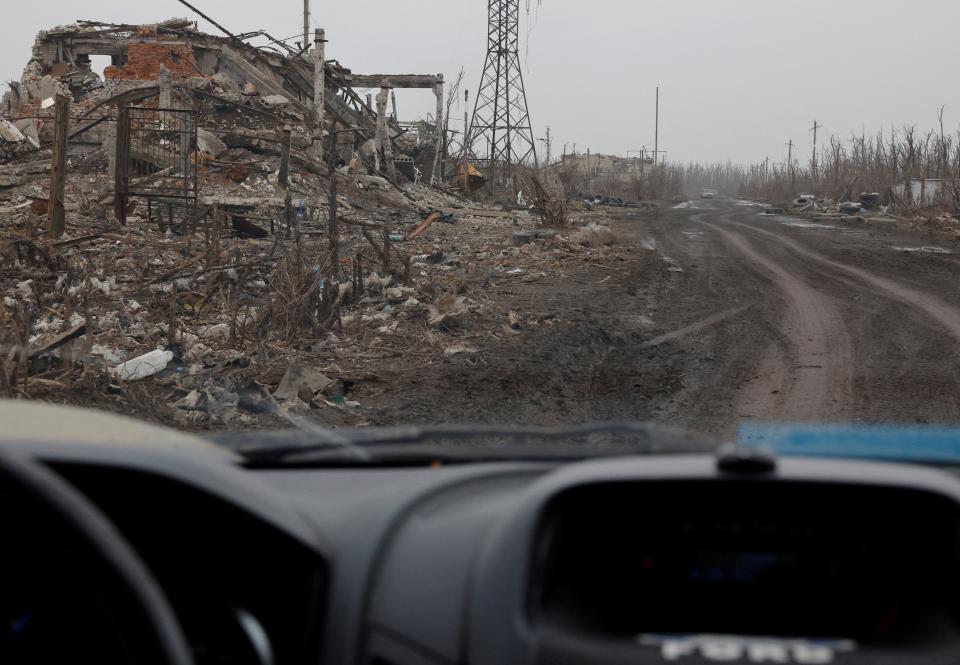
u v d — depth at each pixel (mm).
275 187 29781
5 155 33125
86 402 7289
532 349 10578
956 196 45438
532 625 1525
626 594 1549
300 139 36062
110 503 1822
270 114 35938
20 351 7477
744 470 1605
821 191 86438
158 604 1389
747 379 9664
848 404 8555
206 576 1920
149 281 14039
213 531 1893
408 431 2920
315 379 8422
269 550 1913
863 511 1530
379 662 1756
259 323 10281
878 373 9938
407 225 29734
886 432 2621
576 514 1603
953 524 1501
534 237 25016
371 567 1876
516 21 65375
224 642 1892
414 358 10062
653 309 14414
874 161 87625
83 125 33562
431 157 48219
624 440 6156
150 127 30297
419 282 15445
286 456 2793
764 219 47188
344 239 22156
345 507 2203
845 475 1596
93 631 1361
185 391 8141
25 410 2461
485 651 1540
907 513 1524
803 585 1530
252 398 7977
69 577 1351
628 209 58094
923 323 13367
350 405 8047
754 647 1437
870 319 13703
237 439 2900
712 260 22656
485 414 7859
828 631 1477
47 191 27047
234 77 42000
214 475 1909
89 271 13820
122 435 2475
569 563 1595
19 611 1374
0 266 14516
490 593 1580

^^^^^^^^

Your assignment: Keep only the lines from the one containing "237 439 2900" to the end of the entries, and repeat them exactly.

Response for this exercise:
237 439 2900
712 260 22656
485 414 7859
828 631 1477
47 191 27047
234 77 42000
214 475 1909
89 271 13820
122 435 2475
569 563 1595
19 611 1374
0 266 14516
490 593 1580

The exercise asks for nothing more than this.